There's something about the process of laughing about the human condition that gets to the heart.

For instance, when I talk about the cross, and Jesus' death for our sins, that gets into the whole business that our sin is serious. So first, I talk about the human condition in a way that's fun, and people are laughing, and then I can move much more quickly to what this says about us." The reality is that every one of us has this condition, and it's real serious and it's real dark." There's a fast turn from light to dark, from humor to seriousness that catches people off guard, and all of a sudden you're in much deeper than they were expecting.

Would you say that you aim for humor more often when the subject is most serious?

Not necessarily when it's most serious, but if it's a subject where I anticipate there may be a lot of resistance, then I'll often aim for it. I also look for it if I'm doing a message that's heavily didactic, where for the sake of the congregation's growth we need to get through a lot of material. When there's a high information quotient to it, there can be the danger of people dropping off. So I'll look to inject humor to keep people engaged.

What other purposes do you have in mind?

Partly to have fun. Joy is a big component of Scripture. The experience of church and of being present for the preaching of God's Word ought to be a joyful experience. Not in every moment, but that ought to be a part of it.

Joy also has the capacity to create a sense of community. When you're in a room with a bunch of other people and you share moments of joy, there's a connection that often happens.

I'd also say that humor is a part of the language of our culture. Especially for unchurched folks it can help them feel like This is a place where I can see myself involved and connected. They speak my language here.

How can the preacher use humor effectively without losing the seriousness of the Word of God?

The need for discernment is huge. That comes through experience, but also by soliciting honest feedback from people whose wisdom you trust. Humor, if it's going to be used, has to be the servant of the message. That means any time it's not going to serve the purpose of forming Christ in the people listening, then I have to get rid of it. One thing I'll do is try to be sensitive to the moment. There may be times when there's a tender spirit in the room, and there is a story or a line that I know could get a laugh, but it might disrupt what's going on in that moment. I need to say, No, I'm not going to use it. I'm going to pull back in this moment because there's something else going on that's more important than the humor.

Have there been times you fought that feeling and went ahead anyway?

Absolutely. I lean on the humor side. Everybody has their own style, and there are some people who are tremendously effective communicators who use very little humor. And then there are people like Ken Davis who can't get up and recite his phone number without being funny. I lean more towards the humor side. I have learned from painful experience that sometimes I will try to be funny, and it will end up not having served the message, and it would have been better for me not to do it.

What you're saying makes me wonder if your approach to humor and how you view its importance has changed through the years.

It definitely has changed over the years. It's always been something I have enjoyed doing. I have gotten more selective with it. I have gone through some eras as a preacher where I've said, I'm too dependent on humor. For instance, there was one point when almost every talk I did I would start with something humorous, because when people laugh I get this kind of internal relaxation. But any time you get into predictable patterns, that can damage the effectiveness of a sermon. I had to work to say sometimes I want to start the sermon with different tones. I might start right off with a challenge or with information that I want to walk people through, or with something that's going to touch people's hearts but not in a humorous way.

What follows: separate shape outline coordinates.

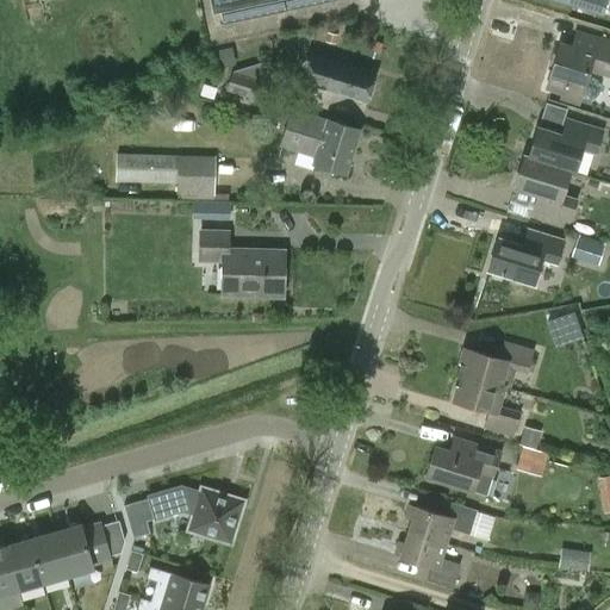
[(199,0),(203,13),(221,8),(224,23),(332,0),(199,0)]
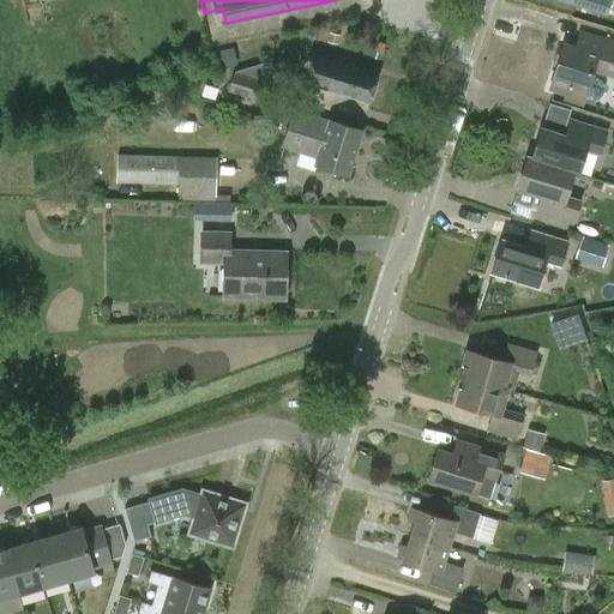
[(554,0),(605,16),(607,16),(612,0),(554,0)]
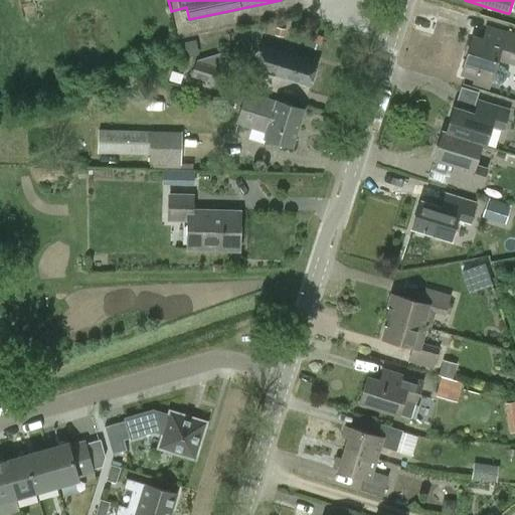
[(514,65),(514,36),(504,33),(500,46),(473,38),(462,74),(490,83),(497,60),(514,65)]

I've also had eras where again I felt I was getting too dependent on humor, so I did several messages in a row with little humor, almost as a discipline to liberate myself from the need for it. There would be moments where humor came naturally, but I deliberately tried to avoid it.

How did that go over?

I don't know that those are the best messages I ever did, but they were helpful in my own development. We have to ask not only the questions of How can I be helpful to my congregation? but What are the things that I need to be experiencing to develop as a teacher? How do I need to stretch myself? I naturally tend to have real sensitive antenna with regard to, Are people engaged? When I feel people are starting to disengage, that's painful for me. It's challenging for me sometimes to allow people to get a little disengaged and to stretch them so I can help them on the learning side.

Engagement is a matter of degree. I'll mostly discern that in terms of the sound in the room—how much foot shuffling, coughing, and rustling is going on. There have been eras when I've had to let that get a little bit higher because I know there are still going to be a number of folks who are engaged, and I want them to learn. I have to get more comfortable with periods where the message may not be fun or entertaining, but there's a high learning quotient.

John Ortberg is pastor of Menlo Park Presbyterian Church in Menlo Park, California.